◆ Task item ◆
Taking the listing below, restate word for word each line from the line with "93: (589, 1196)" to the line with "189: (609, 1250)", ends included, and stop there.

--------------------

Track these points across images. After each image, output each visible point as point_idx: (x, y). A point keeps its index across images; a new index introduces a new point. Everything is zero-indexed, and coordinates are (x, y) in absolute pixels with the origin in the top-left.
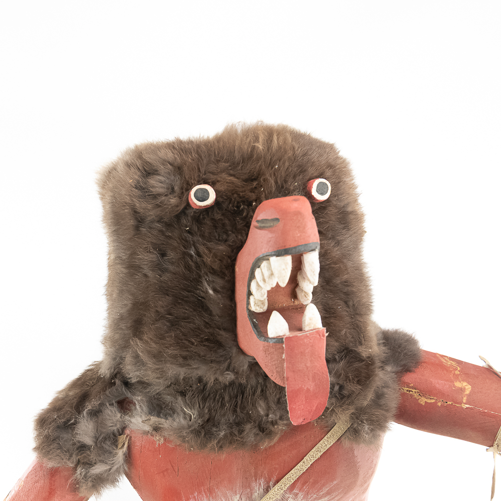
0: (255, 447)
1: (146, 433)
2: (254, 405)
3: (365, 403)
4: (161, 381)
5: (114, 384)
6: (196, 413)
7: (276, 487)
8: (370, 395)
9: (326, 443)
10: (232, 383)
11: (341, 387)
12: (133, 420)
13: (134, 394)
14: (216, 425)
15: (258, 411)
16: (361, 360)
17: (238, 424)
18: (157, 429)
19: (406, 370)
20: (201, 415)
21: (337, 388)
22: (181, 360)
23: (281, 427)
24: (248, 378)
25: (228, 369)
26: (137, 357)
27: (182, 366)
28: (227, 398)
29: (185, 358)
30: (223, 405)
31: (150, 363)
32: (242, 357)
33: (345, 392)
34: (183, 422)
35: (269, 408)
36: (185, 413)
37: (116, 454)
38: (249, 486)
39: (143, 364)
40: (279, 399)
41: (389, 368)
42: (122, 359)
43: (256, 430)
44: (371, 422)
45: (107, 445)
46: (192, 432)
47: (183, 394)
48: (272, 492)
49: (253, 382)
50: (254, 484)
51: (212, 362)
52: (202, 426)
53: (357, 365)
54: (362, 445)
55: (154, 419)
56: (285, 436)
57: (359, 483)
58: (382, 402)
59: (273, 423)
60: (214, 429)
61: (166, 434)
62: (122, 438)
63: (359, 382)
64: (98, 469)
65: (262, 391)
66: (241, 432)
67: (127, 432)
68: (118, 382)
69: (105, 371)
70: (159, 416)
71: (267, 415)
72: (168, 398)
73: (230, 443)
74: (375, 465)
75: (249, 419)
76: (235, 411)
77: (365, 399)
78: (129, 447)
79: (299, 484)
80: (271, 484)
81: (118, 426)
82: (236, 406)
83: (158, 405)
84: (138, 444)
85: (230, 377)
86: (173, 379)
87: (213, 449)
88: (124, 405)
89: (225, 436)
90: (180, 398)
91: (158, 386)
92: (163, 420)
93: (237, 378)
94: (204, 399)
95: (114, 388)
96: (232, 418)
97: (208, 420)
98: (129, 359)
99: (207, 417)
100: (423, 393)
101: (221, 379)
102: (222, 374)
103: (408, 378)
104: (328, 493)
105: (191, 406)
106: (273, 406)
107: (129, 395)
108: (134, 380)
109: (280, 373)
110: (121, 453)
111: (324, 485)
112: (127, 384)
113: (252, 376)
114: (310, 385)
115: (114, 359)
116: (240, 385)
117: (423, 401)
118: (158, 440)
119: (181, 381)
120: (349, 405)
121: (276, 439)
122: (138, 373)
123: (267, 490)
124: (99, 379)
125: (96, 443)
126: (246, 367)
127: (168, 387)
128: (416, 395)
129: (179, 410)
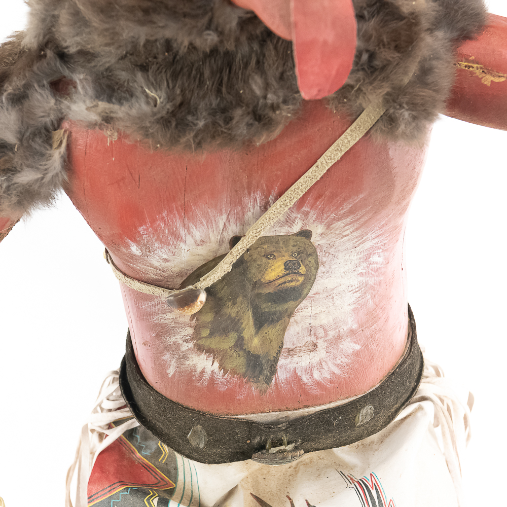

--------------------

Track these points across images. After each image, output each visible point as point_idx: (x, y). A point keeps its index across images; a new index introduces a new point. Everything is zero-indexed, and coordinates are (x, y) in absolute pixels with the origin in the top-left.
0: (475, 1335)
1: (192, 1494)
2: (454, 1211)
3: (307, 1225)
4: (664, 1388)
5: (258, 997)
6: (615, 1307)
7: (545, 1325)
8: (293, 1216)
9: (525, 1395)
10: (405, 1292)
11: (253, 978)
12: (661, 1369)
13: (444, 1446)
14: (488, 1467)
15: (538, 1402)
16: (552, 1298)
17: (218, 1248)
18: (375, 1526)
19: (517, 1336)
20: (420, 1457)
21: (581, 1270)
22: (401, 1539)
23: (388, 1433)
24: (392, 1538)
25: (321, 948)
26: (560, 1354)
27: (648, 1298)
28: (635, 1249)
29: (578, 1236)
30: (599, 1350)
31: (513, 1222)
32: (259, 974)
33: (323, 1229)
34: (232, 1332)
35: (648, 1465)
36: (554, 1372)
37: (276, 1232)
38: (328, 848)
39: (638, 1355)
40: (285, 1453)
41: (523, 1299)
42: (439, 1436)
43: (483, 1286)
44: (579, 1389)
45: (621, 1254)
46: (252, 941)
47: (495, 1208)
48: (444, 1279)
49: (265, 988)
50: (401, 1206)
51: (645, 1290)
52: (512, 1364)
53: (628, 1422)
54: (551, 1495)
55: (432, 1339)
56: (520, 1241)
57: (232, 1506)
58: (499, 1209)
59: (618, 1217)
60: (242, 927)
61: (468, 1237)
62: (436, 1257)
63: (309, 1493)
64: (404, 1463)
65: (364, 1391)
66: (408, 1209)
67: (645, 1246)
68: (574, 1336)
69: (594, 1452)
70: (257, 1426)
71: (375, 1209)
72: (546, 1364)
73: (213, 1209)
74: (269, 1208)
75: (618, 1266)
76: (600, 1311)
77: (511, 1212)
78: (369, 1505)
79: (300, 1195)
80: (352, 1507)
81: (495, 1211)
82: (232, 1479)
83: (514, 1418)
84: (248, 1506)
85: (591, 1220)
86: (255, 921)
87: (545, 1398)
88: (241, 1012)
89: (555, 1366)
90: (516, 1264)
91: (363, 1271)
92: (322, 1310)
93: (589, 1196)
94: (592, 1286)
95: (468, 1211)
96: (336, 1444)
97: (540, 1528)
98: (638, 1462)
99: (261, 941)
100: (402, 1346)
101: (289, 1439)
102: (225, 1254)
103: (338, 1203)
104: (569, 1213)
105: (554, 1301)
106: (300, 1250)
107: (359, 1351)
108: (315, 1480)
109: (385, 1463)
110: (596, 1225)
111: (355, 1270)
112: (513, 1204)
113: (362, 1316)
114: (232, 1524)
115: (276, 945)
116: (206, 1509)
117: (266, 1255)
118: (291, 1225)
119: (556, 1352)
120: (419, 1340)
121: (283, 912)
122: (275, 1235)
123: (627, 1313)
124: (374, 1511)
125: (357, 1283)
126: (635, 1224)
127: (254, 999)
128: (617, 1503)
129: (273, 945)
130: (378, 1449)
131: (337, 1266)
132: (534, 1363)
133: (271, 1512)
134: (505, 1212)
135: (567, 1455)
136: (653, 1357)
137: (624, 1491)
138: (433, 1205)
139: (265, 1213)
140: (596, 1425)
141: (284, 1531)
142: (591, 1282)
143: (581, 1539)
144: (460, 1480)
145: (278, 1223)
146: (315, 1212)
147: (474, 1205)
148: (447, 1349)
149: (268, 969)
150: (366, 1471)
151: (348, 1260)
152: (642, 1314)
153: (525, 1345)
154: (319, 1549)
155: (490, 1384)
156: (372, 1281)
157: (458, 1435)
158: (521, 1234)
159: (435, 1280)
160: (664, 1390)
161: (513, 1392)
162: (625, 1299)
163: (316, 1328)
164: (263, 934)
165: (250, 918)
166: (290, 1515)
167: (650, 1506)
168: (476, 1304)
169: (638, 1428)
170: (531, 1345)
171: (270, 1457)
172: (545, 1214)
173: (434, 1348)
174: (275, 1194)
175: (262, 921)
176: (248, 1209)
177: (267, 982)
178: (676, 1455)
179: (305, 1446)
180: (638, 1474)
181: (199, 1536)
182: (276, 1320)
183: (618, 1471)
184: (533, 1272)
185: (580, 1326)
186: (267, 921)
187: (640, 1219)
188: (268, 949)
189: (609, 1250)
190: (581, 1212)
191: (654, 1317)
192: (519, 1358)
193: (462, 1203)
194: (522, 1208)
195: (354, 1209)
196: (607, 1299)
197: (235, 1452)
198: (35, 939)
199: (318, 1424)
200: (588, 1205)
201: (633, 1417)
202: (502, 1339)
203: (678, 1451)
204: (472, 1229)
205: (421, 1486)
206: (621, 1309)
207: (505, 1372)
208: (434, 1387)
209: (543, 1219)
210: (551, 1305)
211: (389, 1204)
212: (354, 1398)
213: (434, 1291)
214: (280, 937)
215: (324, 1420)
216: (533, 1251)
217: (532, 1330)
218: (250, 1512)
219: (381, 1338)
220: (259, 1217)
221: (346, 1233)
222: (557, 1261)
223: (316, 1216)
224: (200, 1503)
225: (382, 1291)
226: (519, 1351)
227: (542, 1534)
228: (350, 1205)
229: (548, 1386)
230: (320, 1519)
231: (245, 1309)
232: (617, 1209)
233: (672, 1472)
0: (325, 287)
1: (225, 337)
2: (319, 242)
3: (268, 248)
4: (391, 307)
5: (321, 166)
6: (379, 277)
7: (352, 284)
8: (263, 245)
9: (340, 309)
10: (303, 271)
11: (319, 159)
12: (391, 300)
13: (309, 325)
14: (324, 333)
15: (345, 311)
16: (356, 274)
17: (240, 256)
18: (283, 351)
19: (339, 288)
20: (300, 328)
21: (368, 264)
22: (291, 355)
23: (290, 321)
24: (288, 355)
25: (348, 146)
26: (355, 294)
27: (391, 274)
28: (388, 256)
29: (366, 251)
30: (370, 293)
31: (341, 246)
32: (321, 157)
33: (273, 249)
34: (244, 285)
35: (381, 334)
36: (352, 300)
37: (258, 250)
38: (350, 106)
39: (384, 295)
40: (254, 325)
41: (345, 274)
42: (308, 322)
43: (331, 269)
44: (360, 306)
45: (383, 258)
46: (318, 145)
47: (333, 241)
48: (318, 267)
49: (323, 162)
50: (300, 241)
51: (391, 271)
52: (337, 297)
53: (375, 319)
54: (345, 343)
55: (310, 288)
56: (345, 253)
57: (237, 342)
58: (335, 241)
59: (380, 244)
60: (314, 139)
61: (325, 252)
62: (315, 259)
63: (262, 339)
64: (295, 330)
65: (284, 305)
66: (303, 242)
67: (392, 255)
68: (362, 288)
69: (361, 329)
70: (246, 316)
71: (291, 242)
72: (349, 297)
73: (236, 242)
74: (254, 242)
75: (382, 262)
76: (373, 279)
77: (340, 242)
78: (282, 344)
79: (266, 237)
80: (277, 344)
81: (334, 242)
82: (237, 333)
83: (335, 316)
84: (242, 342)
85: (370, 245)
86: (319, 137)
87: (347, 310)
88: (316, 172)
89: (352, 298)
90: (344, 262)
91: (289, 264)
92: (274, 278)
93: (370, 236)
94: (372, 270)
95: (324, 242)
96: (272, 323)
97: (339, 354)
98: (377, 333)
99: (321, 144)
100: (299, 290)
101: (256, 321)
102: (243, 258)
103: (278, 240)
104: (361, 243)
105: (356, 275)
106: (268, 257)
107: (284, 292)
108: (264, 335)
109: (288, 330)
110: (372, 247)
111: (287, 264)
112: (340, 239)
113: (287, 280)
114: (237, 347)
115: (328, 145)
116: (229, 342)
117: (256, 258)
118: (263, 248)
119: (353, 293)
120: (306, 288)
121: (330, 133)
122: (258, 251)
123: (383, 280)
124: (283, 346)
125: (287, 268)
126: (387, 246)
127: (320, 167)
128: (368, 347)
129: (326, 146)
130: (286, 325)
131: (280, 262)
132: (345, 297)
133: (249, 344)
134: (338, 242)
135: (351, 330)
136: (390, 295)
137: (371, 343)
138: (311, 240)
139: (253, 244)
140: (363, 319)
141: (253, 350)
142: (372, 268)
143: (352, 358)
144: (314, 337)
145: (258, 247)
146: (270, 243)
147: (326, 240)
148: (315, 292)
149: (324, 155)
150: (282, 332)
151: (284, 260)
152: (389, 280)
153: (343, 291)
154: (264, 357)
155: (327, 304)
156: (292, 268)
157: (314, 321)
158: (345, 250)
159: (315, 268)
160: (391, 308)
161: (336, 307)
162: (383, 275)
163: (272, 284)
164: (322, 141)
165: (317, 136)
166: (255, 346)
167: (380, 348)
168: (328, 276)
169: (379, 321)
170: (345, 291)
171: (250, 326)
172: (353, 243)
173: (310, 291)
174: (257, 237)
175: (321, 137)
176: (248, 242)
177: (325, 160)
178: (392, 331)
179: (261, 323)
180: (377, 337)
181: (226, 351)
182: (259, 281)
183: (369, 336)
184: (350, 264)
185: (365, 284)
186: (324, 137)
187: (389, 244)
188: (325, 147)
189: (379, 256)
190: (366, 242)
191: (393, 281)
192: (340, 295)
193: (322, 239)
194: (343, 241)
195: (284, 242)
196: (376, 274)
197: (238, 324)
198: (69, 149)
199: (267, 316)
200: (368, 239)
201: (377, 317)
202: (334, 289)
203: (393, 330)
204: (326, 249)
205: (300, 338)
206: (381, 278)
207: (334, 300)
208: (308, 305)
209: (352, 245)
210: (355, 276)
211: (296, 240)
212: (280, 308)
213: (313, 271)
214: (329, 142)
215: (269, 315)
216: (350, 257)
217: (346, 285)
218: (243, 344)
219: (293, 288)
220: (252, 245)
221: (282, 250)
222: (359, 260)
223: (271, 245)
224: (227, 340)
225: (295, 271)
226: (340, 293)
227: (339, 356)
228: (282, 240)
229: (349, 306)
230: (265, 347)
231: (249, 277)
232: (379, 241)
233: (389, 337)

--------------------

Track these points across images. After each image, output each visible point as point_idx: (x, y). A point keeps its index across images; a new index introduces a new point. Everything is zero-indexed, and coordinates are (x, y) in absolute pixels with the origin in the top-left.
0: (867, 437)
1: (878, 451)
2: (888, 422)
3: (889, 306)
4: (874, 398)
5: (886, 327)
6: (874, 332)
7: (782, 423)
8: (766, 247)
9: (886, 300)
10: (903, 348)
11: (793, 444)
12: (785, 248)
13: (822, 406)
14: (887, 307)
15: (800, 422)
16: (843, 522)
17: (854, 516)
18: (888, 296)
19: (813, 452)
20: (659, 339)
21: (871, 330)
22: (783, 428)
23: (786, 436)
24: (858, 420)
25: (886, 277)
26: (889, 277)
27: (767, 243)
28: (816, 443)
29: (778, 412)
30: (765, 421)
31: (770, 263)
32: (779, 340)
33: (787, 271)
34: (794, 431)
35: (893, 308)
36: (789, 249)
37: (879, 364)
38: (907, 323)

--------------------

◆ Written solution ◆
93: (589, 1196)
94: (592, 1286)
95: (468, 1211)
96: (336, 1444)
97: (540, 1528)
98: (638, 1462)
99: (261, 941)
100: (402, 1346)
101: (289, 1439)
102: (225, 1254)
103: (338, 1203)
104: (569, 1213)
105: (554, 1301)
106: (300, 1250)
107: (359, 1351)
108: (315, 1480)
109: (385, 1463)
110: (596, 1225)
111: (355, 1270)
112: (513, 1204)
113: (362, 1316)
114: (232, 1524)
115: (276, 945)
116: (206, 1509)
117: (266, 1255)
118: (291, 1225)
119: (556, 1352)
120: (419, 1340)
121: (283, 912)
122: (275, 1235)
123: (627, 1313)
124: (374, 1511)
125: (357, 1283)
126: (635, 1224)
127: (254, 999)
128: (617, 1503)
129: (273, 945)
130: (378, 1449)
131: (337, 1266)
132: (534, 1363)
133: (271, 1512)
134: (505, 1212)
135: (567, 1455)
136: (653, 1357)
137: (624, 1491)
138: (433, 1205)
139: (265, 1213)
140: (596, 1425)
141: (284, 1531)
142: (591, 1282)
143: (581, 1539)
144: (460, 1480)
145: (278, 1223)
146: (315, 1212)
147: (474, 1205)
148: (447, 1349)
149: (268, 969)
150: (366, 1471)
151: (348, 1260)
152: (642, 1314)
153: (525, 1345)
154: (319, 1549)
155: (490, 1384)
156: (372, 1281)
157: (458, 1435)
158: (521, 1234)
159: (435, 1280)
160: (664, 1390)
161: (513, 1392)
162: (625, 1299)
163: (316, 1328)
164: (263, 934)
165: (250, 918)
166: (290, 1515)
167: (650, 1506)
168: (476, 1304)
169: (638, 1428)
170: (531, 1345)
171: (270, 1457)
172: (545, 1214)
173: (434, 1348)
174: (275, 1194)
175: (262, 921)
176: (248, 1209)
177: (267, 982)
178: (676, 1455)
179: (305, 1446)
180: (638, 1474)
181: (199, 1536)
182: (276, 1320)
183: (618, 1471)
184: (533, 1272)
185: (580, 1326)
186: (267, 921)
187: (640, 1219)
188: (268, 949)
189: (609, 1250)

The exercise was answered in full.